If we assume with Mr. M'Culloch, (see a very masterly article on Taxation in the Supplement to the Encyc. Britan. p. 617) that the whole of what the land can ever yield, is conferred, in the case supposed, on the owner of the land, by the previous legislation, there is an end of the question; for it is impossible for any one to express a more decided opinion, than I entertain, against partial taxation; against imposing burthens upon the property of any one class more than upon the property of another class. The real question is, whether any thing beyond a certain amount of annual benefit, namely, what is at present derived, with such increase as can he rationally anticipated within the number of years' purchase for which the land would sell, can, in a really equitable, excluding a merely technical, mode of considering the subject, be regarded as the property of the land-owner. The considerations, which I have adduced, seem to me to establish, that no point of utility would be violated by such a restriction of the meaning of the term as I have proposed.

I utterly disallow the parallelism of the case of capital, which Mr. M'Culloch has adduced; as if because increased profits of stock ought not to be exclusively taxed, therefore the rent, which accrues in the manner above supposed, could not be justly appropriated to the service of the state. Nobody is more aware of the fundamental differences between profits of stock and rent of land than Mr. M'Culloch: it is, therefore, the more surprising that he should have founded his argument on an agreement between them, which does not exist.
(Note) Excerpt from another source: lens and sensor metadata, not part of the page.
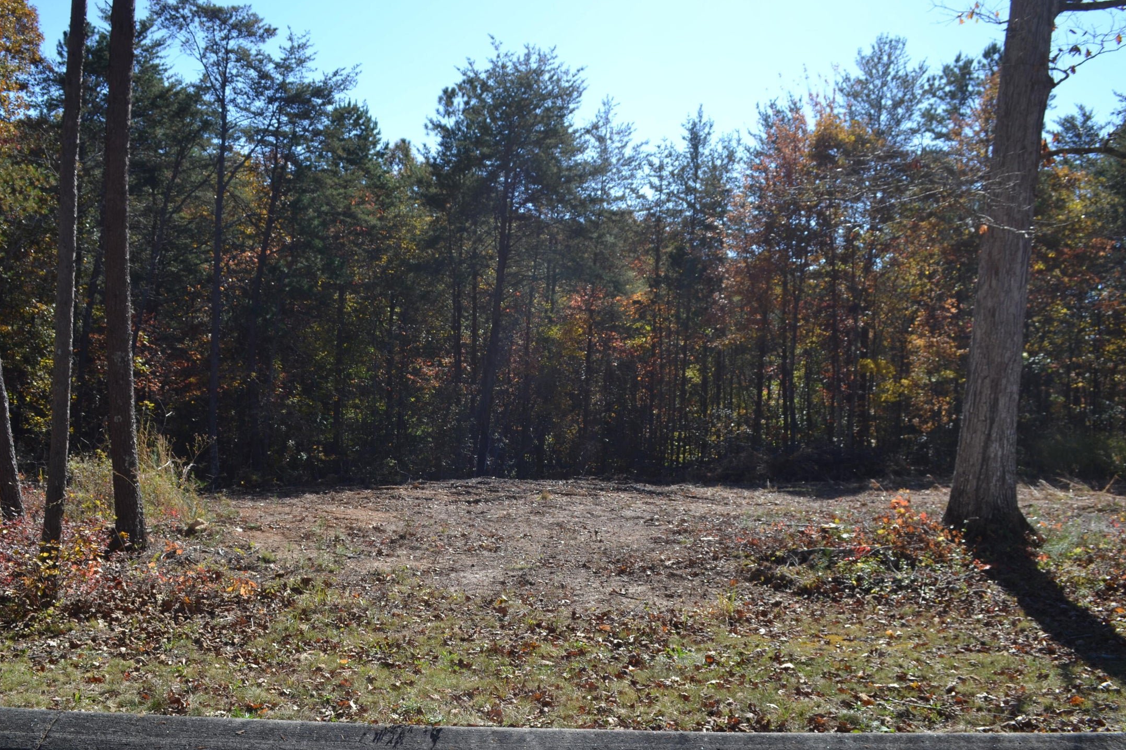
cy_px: 403
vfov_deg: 43.6
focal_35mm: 30
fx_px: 938
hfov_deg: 61.8
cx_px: 501
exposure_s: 1/200
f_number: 7.1
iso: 100
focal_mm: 18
Only a few lines before, in the same passage, he recognizes such a distinction between rent and profits, as in my opinion is fatal to his argument. "The circumstance," he says, "of rent unavoidably rising in the progress of society, inclines us to think that it would be good policy for the governments of countries, such as the United States, which are possessed of large tracts of fertile and unappropriated land, to retain the property of this land in their own hands:" that is, in other words, to reserve the rent for the service of the state. The case of profits is not only different, but the reverse. Instead of rising, in the progress of society, they decrease. Land exists by the gift of nature; capital is the product of human industry. Land is originally not the property of any man; capital always is. The profits of stock must be secured to the owner to afford a motive for its preservation and augmentation. For the preservation of the land, or the augmentation of its produce, it is not of the least importance to whom the rent is consigned. Profits are, in reality, the fund, out of which rent is always taken; and every increase of rent, in the progress of society, is a deduction from profits, in other words, may be regarded as a tax upon profits, not for the benefit of the state, but that of the landlords.